Search Blog for

,

How Our Carrier Failover Kept Data Moving Last Week

Last Monday, web users in Europe saw their internet connections slow—some to a crawl. There were reports of connection lags with many popular sites. The connectivity issues were initially attributed to cable faults with Telia Carrier, one of the top two global IP transit providers carrying over 1 Exabyte of data per month.

The issues were big enough to lead some to speculate that a cable had been cut. Along with other service providers, we reported connectivity and packet loss issues as well. We identified the issue with our transit provider and took action to mitigate the effect on our clients.

The internet is amazing in its complexity. To make it work, it has to change—constantly. The heart of the internet is its routing system. While routers and cables move the data, it takes people to set it all up and make it all work. As a service provider, we can empathize that Telia had “one of those days”. Turns out the problem was caused by a human that had misconfigured a router causing Europe’s data to be sent to the Far East.

We understand that our clients expect the highest levels of response time and availability. So we built the Incapsula network with no single point of failure—not only within our data centers but among our upstream service providers. Consistent with this goal is our multi-carrier architecture that’s designed to insulate our clients from glitches among our carriers.

We choose our data center locations carefully. We’ve previously written about the importance of deploying our network points of presence (PoPs) at strategic internet hubs, such as Frankfurt and London, to take advantage of peering agreements with Tier 1 providers, other internet service providers (ISPs), leading hosting providers and large major network entities. We’ve also written about important nuts-and-bolts considerations for deciding when, where, and with whom to peer.

Incapsula works with regional peering providers such as AMS-IX, DE-CIX, HKIX, and others to minimize latency. These providers sit on the network backbone and enable our PoPs to benefit from direct connections to other CDNs and Tier 1 carriers. Our customers, as a result, enjoy the highest levels of network performance and provide their end users with the best possible experience.

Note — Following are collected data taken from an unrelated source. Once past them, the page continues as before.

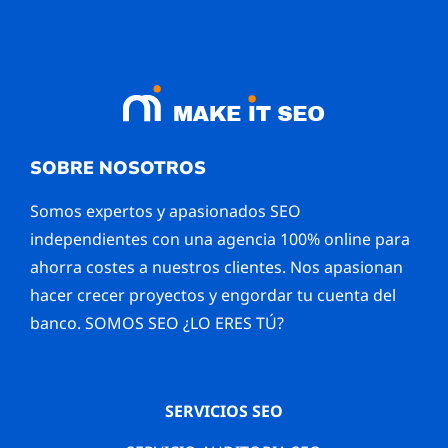
SOBRE NOSOTROS
Somos expertos y apasionados SEO
independientes con una agencia 100% online para
ahorra costes a nuestros clientes. Nos apasionan
hacer crecer proyectos y engordar tu cuenta del
banco. SOMOS SEO ¿LO ERES TÚ?
SERVICIOS SEO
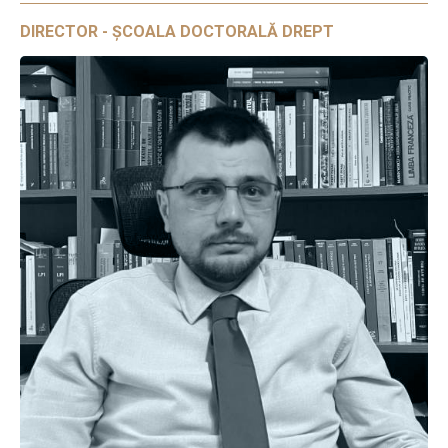
DIRECTOR - ȘCOALA DOCTORALĂ DREPT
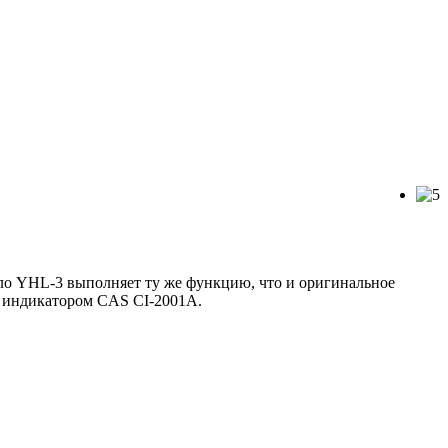
бло YHL-3 выполняет ту же функцию, что и оригинальное
м индикатором CAS CI-2001А.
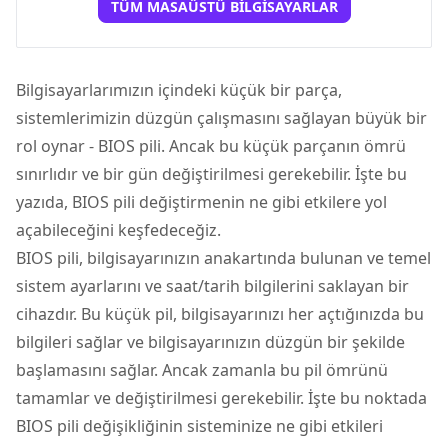
TÜM MASAÜSTÜ BILGISAYARLAR
Bilgisayarlarımızın içindeki küçük bir parça,
sistemlerimizin düzgün çalışmasını sağlayan büyük bir
rol oynar - BIOS pili. Ancak bu küçük parçanın ömrü
sınırlıdır ve bir gün değiştirilmesi gerekebilir. İşte bu
yazıda, BIOS pili değiştirmenin ne gibi etkilere yol
açabileceğini keşfedeceğiz.
BIOS pili, bilgisayarınızın
anakart
ında bulunan ve temel
sistem ayarlarını ve saat/tarih bilgilerini saklayan bir
cihazdır. Bu küçük pil, bilgisayarınızı her açtığınızda bu
bilgileri sağlar ve bilgisayarınızın düzgün bir şekilde
başlamasını sağlar. Ancak zamanla bu pil ömrünü
tamamlar ve değiştirilmesi gerekebilir. İşte bu noktada
BIOS pili değişikliğinin sisteminize ne gibi etkileri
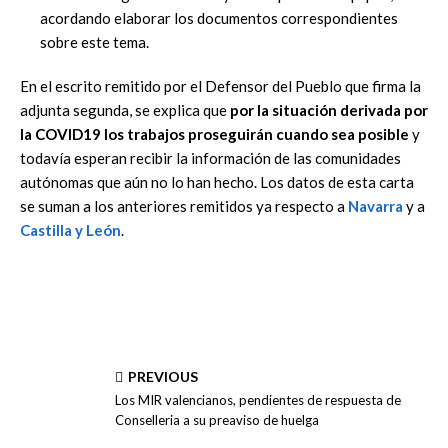
acordando elaborar los documentos correspondientes
sobre este tema.
En el escrito remitido por el Defensor del Pueblo que firma la
adjunta segunda, se explica que
por la situación derivada por
la COVID19 los trabajos proseguirán cuando sea posible
y
todavía esperan recibir la información de las comunidades
autónomas que aún no lo han hecho. Los datos de esta carta
se suman a los anteriores remitidos ya respecto a
Navarra
y a
Castilla y León
.
PREVIOUS
Los MIR valencianos, pendientes de respuesta de
Conselleria a su preaviso de huelga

The key to insulating the inevitable transit provider disruption from affecting our clients is carrier monitoring, redundancy and failover. Before understanding how our monitoring works, here’s an overview of how a connection to a provider works: When establishing a connection, our provider assigns one IP address to a port on their router and another IP address to a port on our router—these are known as the “endpoints”. A BGP peer is then established between these connections and the local endpoint on our side is defined as the next hop in the BGP announcement. When establishing a transit agreement, we also order multiple ports and use them as separate “pipes”, each with a separate /30 subnet. We can also bind them together using LACP or LAG in order to get larger pipes. With this architecture, we have a set of pipes in each PoP from different providers each with its own set of endpoints (/30).

Now for the monitoring part: We use a combination of Pingdom, ThousandEyes and also some internally developed monitoring services to monitor both endpoints described above. Our monitoring scheme also gives us a clear view of how traffic is flowing to different locations from multiple vendors and internal systems. From the inside, we use the monitoring services on our core routers (RPM in JuneOS or IPSLA in Cisco) to test the availability of internet resources—like Google’s 8.8.8.8 public DNS servers. Using multiple monitoring services allows us to direct the traffic through different interfaces and endpoints in order to test routing via different pipes and vendors. We then export the monitoring results using SNMP to our monitoring system.

The frequency of our network tests depends on the capabilities of the systems we use, but it can be every 30 seconds, every minute or more. All of these aggregate tests are running in parallel on a continuous basis allowing us to identify and start the investigation of issues within a few seconds after they start to occur. When we identify network issues, we use the information our monitoring systems have gathered to tell our Behemoth device in the PoP which pipes to use. We also can take the additional step of stopping the BGP publications through vendors that are suspected to have a major issue.

The human element

In some cases, the rerouting is done automatically. In all cases, the situation is being reported in real time to our NOC team. The Incapsula NOC engineer is being fed a lot of data including direct monitoring of every PoP, monitoring pseudo sites on the network, exercising CDN processes, monitoring the various providers and connections described above as well as monitoring bandwidth and potential attacks. An Incapsula NOC engineer, using the information provided by the monitoring system can change how BGP publication is done, divert traffic away from problematic pipes and keep traffic flowing. There is no substitute for the human eyes and brain when it comes to dealing with the unexpected.

In the stacked graphs below, you can see the traffic switchover from Telia to other carriers in our Zurich and Paris data centers, and then back to Telia when the incident was resolved.

Zurich Graph Paris Graph

 

We understand the nature of the internet will lend itself to occasional hiccups—no service provider is immune. We’ll continue to build and manage our network to help keep our clients insulated from the inevitable glitch.